Top of Given records

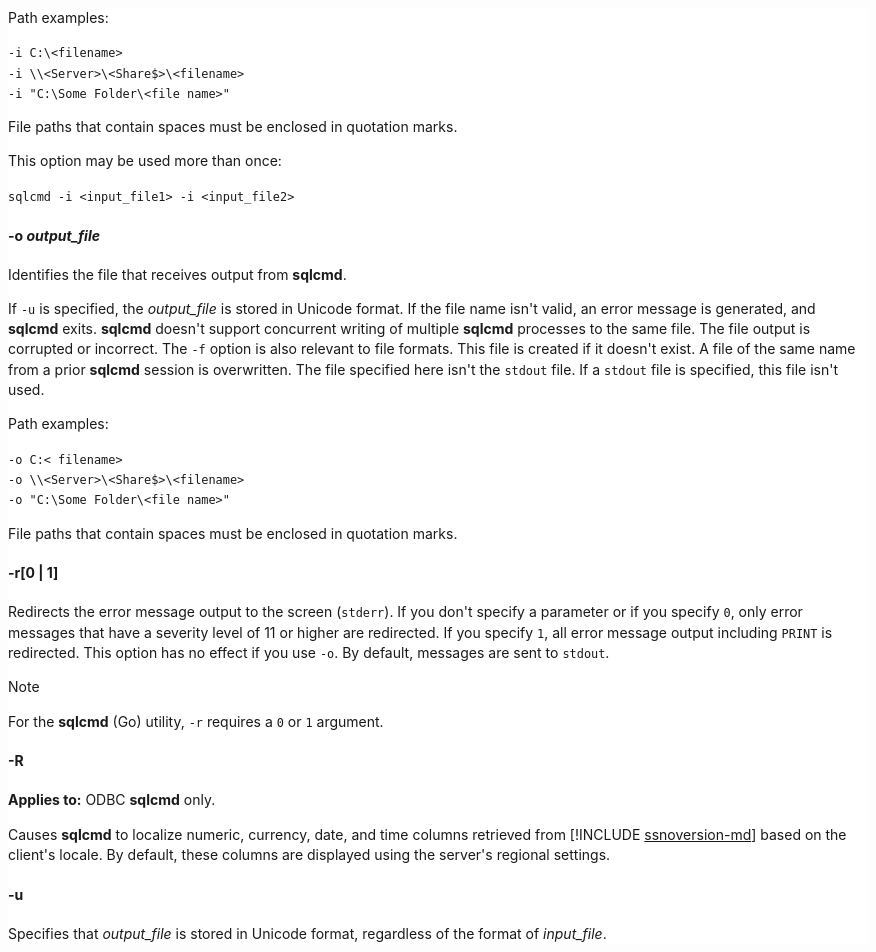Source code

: Path examples:

```console
-i C:\<filename>
-i \\<Server>\<Share$>\<filename>
-i "C:\Some Folder\<file name>"
```

File paths that contain spaces must be enclosed in quotation marks.

This option may be used more than once:

```console
sqlcmd -i <input_file1> -i <input_file2>
```

#### -o *output_file*

Identifies the file that receives output from **sqlcmd**.

If `-u` is specified, the *output_file* is stored in Unicode format. If the file name isn't valid, an error message is generated, and **sqlcmd** exits. **sqlcmd** doesn't support concurrent writing of multiple **sqlcmd** processes to the same file. The file output is corrupted or incorrect. The `-f` option is also relevant to file formats. This file is created if it doesn't exist. A file of the same name from a prior **sqlcmd** session is overwritten. The file specified here isn't the `stdout` file. If a `stdout` file is specified, this file isn't used.

Path examples:

```console
-o C:< filename>
-o \\<Server>\<Share$>\<filename>
-o "C:\Some Folder\<file name>"
 ```

File paths that contain spaces must be enclosed in quotation marks.

#### -r[0 | 1]

Redirects the error message output to the screen (`stderr`). If you don't specify a parameter or if you specify `0`, only error messages that have a severity level of 11 or higher are redirected. If you specify `1`, all error message output including `PRINT` is redirected. This option has no effect if you use `-o`. By default, messages are sent to `stdout`.

> [!NOTE]  
> For the **sqlcmd** (Go) utility, `-r` requires a `0` or `1` argument.

#### -R

**Applies to:** ODBC **sqlcmd** only.

Causes **sqlcmd** to localize numeric, currency, date, and time columns retrieved from [!INCLUDE [ssnoversion-md](../../includes/ssnoversion-md.md)] based on the client's locale. By default, these columns are displayed using the server's regional settings.

#### -u

Specifies that *output_file* is stored in Unicode format, regardless of the format of *input_file*.
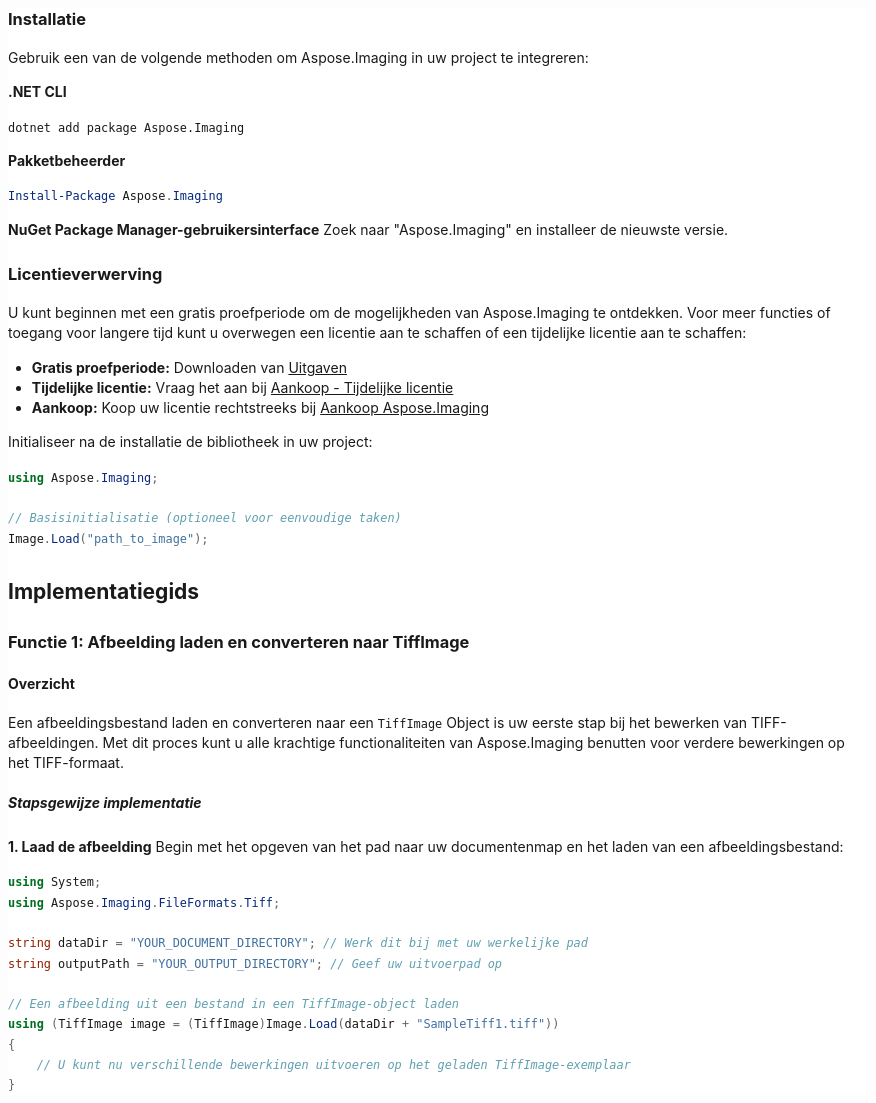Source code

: ### Installatie

Gebruik een van de volgende methoden om Aspose.Imaging in uw project te integreren:

**.NET CLI**
```bash
dotnet add package Aspose.Imaging
```

**Pakketbeheerder**
```powershell
Install-Package Aspose.Imaging
```

**NuGet Package Manager-gebruikersinterface**
Zoek naar "Aspose.Imaging" en installeer de nieuwste versie.

### Licentieverwerving

U kunt beginnen met een gratis proefperiode om de mogelijkheden van Aspose.Imaging te ontdekken. Voor meer functies of toegang voor langere tijd kunt u overwegen een licentie aan te schaffen of een tijdelijke licentie aan te schaffen:
- **Gratis proefperiode:** Downloaden van [Uitgaven](https://releases.aspose.com/imaging/net/)
- **Tijdelijke licentie:** Vraag het aan bij [Aankoop - Tijdelijke licentie](https://purchase.aspose.com/temporary-license/)
- **Aankoop:** Koop uw licentie rechtstreeks bij [Aankoop Aspose.Imaging](https://purchase.aspose.com/buy)

Initialiseer na de installatie de bibliotheek in uw project:
```csharp
using Aspose.Imaging;

// Basisinitialisatie (optioneel voor eenvoudige taken)
Image.Load("path_to_image");
```

## Implementatiegids

### Functie 1: Afbeelding laden en converteren naar TiffImage

#### Overzicht

Een afbeeldingsbestand laden en converteren naar een `TiffImage` Object is uw eerste stap bij het bewerken van TIFF-afbeeldingen. Met dit proces kunt u alle krachtige functionaliteiten van Aspose.Imaging benutten voor verdere bewerkingen op het TIFF-formaat.

##### Stapsgewijze implementatie

**1. Laad de afbeelding**
Begin met het opgeven van het pad naar uw documentenmap en het laden van een afbeeldingsbestand:
```csharp
using System;
using Aspose.Imaging.FileFormats.Tiff;

string dataDir = "YOUR_DOCUMENT_DIRECTORY"; // Werk dit bij met uw werkelijke pad
string outputPath = "YOUR_OUTPUT_DIRECTORY"; // Geef uw uitvoerpad op

// Een afbeelding uit een bestand in een TiffImage-object laden
using (TiffImage image = (TiffImage)Image.Load(dataDir + "SampleTiff1.tiff"))
{
    // U kunt nu verschillende bewerkingen uitvoeren op het geladen TiffImage-exemplaar
}
```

Bottom of Given records

**What the exercise asks:** Only the line with "Identifies the file" and those preceding it, back to the first line of the entries, should be repeated exactly, without pictures.

**Task output:**
Source code

: Path examples:

```console
-i C:\<filename>
-i \\<Server>\<Share$>\<filename>
-i "C:\Some Folder\<file name>"
```

File paths that contain spaces must be enclosed in quotation marks.

This option may be used more than once:

```console
sqlcmd -i <input_file1> -i <input_file2>
```

#### -o *output_file*

Identifies the file that receives output from **sqlcmd**.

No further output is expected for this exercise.